━━━━━ DOCUMENT SECTION

It’s curious how our minds work — how some desires are repressed, curtailed by social convention, or what we might call social suppression. But before we dig deeper into that, let me tell you a story.
Our story begins in the early 1980s with Heidi Berg, a young singer navigating New York’s folk scene. She moved in small, influential circles — Lorne Michaels, Jim Henson (where she would later perform in the chorus), and even a passing acquaintance of Paul Simon, a singer orbiting the same scene. She was desperate for a break — a single song, a record, anything that might lift her out of the shadows.
Then, one day, she discovered a tape: a recording of a band with a jagged, hypnotic jive unlike anything she had heard before. She played the accordion herself and wanted to record a song inspired by the tape, so she gave it to Simon, hoping he could help produce it.
The tape contained Gumboots — a collection of accordion jive songs from a South African group. For a time, it seemed to vanish. Then, unexpectedly, it reappeared in Paul Simon’s car while he was driving to check on a house he was building in the Hamptons. Heidi’s dream, meanwhile, was stuck in that car with him — and she was not invited.

━━━━━━━━━━
━━━━━ INFORMATION SUPPLIED

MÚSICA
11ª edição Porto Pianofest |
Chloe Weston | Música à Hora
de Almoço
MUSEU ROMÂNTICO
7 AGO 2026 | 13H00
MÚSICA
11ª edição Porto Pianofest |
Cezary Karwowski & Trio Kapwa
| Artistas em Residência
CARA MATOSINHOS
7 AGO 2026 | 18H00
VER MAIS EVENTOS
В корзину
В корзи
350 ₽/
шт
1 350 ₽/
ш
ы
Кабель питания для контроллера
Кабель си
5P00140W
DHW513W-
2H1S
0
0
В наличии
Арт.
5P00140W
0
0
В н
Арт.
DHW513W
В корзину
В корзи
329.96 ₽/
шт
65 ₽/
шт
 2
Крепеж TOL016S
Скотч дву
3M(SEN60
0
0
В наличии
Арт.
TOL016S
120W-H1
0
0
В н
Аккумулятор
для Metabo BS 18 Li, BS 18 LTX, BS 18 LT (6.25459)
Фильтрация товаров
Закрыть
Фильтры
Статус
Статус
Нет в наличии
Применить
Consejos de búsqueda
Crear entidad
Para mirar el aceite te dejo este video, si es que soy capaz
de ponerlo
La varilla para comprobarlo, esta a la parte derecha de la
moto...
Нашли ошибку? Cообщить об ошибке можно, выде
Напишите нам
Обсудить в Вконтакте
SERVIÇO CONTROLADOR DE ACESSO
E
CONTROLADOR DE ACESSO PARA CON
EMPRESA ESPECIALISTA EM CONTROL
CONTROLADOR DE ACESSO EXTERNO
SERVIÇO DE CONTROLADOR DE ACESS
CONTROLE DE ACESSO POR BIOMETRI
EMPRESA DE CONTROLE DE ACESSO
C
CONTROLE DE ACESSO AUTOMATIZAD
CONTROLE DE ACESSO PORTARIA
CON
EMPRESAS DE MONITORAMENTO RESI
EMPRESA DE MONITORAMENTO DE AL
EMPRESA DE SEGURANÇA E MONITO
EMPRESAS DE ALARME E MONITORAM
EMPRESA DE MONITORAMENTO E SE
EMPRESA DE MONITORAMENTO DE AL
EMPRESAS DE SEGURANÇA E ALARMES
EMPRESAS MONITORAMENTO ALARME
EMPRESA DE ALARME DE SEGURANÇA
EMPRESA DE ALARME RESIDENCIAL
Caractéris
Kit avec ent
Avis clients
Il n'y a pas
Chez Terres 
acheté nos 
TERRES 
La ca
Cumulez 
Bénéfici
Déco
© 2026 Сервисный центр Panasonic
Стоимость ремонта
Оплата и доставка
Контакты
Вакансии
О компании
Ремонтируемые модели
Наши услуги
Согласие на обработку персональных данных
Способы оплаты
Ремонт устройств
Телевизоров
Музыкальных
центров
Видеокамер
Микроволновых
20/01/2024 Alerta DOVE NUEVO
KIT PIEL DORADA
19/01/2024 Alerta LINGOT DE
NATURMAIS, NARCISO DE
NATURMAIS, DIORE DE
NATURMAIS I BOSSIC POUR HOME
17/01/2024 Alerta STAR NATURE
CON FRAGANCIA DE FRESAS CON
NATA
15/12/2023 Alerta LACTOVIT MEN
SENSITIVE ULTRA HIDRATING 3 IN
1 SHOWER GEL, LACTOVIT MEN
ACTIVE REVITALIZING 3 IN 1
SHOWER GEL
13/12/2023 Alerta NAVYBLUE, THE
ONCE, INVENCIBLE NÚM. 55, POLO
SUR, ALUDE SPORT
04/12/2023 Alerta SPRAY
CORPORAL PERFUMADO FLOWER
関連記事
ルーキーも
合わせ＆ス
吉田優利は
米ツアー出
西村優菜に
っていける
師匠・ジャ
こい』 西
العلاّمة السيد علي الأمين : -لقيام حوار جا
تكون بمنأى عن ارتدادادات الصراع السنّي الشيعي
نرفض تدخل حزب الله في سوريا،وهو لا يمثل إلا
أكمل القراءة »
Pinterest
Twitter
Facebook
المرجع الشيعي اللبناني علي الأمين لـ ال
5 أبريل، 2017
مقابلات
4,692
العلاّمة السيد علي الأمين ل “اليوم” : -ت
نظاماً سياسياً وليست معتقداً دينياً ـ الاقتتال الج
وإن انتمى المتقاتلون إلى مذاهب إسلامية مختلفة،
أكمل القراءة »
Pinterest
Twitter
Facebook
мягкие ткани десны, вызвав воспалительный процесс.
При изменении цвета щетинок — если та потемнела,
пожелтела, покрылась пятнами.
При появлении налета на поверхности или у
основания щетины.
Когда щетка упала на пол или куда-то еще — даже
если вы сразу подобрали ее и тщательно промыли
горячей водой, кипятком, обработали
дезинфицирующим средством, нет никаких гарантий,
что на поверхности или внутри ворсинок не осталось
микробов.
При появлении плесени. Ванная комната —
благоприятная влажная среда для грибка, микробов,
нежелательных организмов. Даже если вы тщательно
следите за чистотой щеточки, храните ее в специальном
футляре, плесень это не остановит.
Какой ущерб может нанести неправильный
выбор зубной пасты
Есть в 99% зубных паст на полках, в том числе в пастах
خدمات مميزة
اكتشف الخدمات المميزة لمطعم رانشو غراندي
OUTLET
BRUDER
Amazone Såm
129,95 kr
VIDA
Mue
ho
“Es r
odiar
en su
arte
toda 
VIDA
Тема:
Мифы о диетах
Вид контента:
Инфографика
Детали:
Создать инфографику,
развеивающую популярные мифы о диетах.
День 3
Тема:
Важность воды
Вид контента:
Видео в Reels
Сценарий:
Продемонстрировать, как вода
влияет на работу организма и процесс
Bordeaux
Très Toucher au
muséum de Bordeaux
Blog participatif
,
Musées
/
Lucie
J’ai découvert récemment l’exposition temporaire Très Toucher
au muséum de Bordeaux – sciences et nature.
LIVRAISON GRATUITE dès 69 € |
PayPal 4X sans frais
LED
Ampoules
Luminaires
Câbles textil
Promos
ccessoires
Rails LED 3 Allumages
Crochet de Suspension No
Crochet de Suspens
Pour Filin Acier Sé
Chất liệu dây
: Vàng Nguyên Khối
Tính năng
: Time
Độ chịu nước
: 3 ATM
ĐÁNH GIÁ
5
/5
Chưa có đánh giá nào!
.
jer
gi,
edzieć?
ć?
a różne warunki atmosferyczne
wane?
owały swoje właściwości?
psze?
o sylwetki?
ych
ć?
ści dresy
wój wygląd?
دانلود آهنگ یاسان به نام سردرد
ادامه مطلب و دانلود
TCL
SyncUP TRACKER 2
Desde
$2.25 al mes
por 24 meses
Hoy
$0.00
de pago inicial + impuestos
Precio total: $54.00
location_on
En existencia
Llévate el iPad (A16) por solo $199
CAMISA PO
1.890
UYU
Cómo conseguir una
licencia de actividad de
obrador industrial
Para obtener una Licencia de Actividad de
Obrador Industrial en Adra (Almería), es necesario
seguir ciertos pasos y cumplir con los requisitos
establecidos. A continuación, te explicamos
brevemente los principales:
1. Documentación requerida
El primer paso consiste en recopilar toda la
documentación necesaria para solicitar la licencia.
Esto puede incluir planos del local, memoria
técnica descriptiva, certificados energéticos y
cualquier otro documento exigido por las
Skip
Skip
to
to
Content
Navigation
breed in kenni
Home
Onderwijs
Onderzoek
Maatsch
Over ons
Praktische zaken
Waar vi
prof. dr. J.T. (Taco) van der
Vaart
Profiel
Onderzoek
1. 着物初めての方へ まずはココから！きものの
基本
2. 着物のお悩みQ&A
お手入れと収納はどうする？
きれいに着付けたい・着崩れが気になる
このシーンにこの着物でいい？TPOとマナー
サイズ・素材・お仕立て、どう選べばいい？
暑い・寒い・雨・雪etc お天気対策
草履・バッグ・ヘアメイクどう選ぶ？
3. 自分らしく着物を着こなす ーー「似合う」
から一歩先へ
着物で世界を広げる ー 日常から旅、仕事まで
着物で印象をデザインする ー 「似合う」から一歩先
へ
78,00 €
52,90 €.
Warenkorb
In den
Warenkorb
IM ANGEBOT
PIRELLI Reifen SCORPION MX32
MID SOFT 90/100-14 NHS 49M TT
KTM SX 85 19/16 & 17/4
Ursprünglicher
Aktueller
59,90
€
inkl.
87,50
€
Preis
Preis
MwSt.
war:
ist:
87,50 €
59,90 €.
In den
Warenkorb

━━━━━━━━━━

TASK SET:
A – Write out the part of the Heidi Berg passage between "Our story begins" and "help produce it.", inclusive.
B – For each statement, answer yes or no according to the Heidi Berg passage, and quote the words that decide it: (i) Heidi Berg played the accordion. (ii) The tape held songs by a band from Brazil. (iii) Paul Simon was driving to check on a house he was building in the Hamptons.
The data above come from a separate source.

SOLUTIONS TO THE PROBLEMS:
A –
Our story begins in the early 1980s with Heidi Berg, a young singer navigating New York’s folk scene. She moved in small, influential circles — Lorne Michaels, Jim Henson (where she would later perform in the chorus), and even a passing acquaintance of Paul Simon, a singer orbiting the same scene. She was desperate for a break — a single song, a record, anything that might lift her out of the shadows.
Then, one day, she discovered a tape: a recording of a band with a jagged, hypnotic jive unlike anything she had heard before. She played the accordion herself and wanted to record a song inspired by the tape, so she gave it to Simon, hoping he could help produce it.

B –
(i) Yes: "She played the accordion herself"
(ii) No: "a collection of accordion jive songs from a South African group"
(iii) Yes: "while he was driving to check on a house he was building in the Hamptons"